:: Text for analysis

Implementation Options

Original SSML

You say, pecan. I say, pecan.

Markup:


<speak>
  You say, <phoneme alphabet="ipa" ph="pɪˈkɑːn">pecan</phoneme>. 
  I say, <phoneme alphabet="ipa" ph="ˈpi.kæn">pecan</phoneme>.
</speak>

The JSON AST (just the phonemes) as HTML

[
  {
    "type": "element",
    "tagName": "phoneme",
    "attributes": [
      {
        "key": "alphabet",
        "value": "ipa"
      },
      {
        "key": "ph",
        "value": "pɪˈkɑːn"
      }
    ],
    "children": [
      {
        "type": "text",
        "content": "pecan"
      }
    ]
  },
  {
    "type": "element",
    "tagName": "phoneme",
    "attributes": [
      {
        "key": "alphabet",
        "value": "ipa"
      },
      {
        "key": "ph",
        "value": "ˈpi.kæn"
      }
    ],
    "children": [
      {
        "type": "text",
        "content": "pecan"
      }
    ]
  }
]

ARIA

I say pecan. You say pecan.

Markup:


I say <span aria-ssml="{&quot;phoneme&quot;:{&quot;ph&quot;:&quot;pɪˈkɑːn&quot;,&quot;alphabet&quot;:&quot;ipa&quot;}}">pecan</span>.
You say <span aria-ssml="{&quot;phoneme&quot;:{&quot;ph&quot;:&quot;ˈpi.kæn&quot;,&quot;alphabet&quot;:&quot;ipa&quot;}}">pecan</span>.

How it's parsed:

JSON.parse(element.getAttribute('aria-ssml'))

Ruby + Microdata

You say, pecan pɪˈkɑːn . I say, pe ˈpi can kæn .

Markup:


<p>
  You say, 
  <span itemscope="" itemtype="http://example.org/Pronunciation">
    <ruby itemprop="phoneme" content="pecan">
      pecan
      <rt itemprop="ph">pɪˈkɑːn</rt>
      <meta itemprop="alphabet" content="ipa">
    </ruby>.

::::
:: Dataset content

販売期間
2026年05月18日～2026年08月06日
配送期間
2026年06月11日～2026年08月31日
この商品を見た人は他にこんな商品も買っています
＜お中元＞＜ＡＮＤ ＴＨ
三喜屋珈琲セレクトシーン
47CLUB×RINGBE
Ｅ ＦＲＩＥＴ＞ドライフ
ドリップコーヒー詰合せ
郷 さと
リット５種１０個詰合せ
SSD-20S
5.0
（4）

::::

Apply what you read.
A. In the page on pronunciation markup, what expression is shown for parsing the aria-ssml attribute?
B. Reproduce every line of the recorded data listing verbatim and in its original order.

Written answers.
A. JSON.parse(element.getAttribute('aria-ssml'))

B.
販売期間
2026年05月18日～2026年08月06日
配送期間
2026年06月11日～2026年08月31日
この商品を見た人は他にこんな商品も買っています
＜お中元＞＜ＡＮＤ ＴＨ
三喜屋珈琲セレクトシーン
47CLUB×RINGBE
Ｅ ＦＲＩＥＴ＞ドライフ
ドリップコーヒー詰合せ
郷 さと
リット５種１０個詰合せ
SSD-20S
5.0
（4）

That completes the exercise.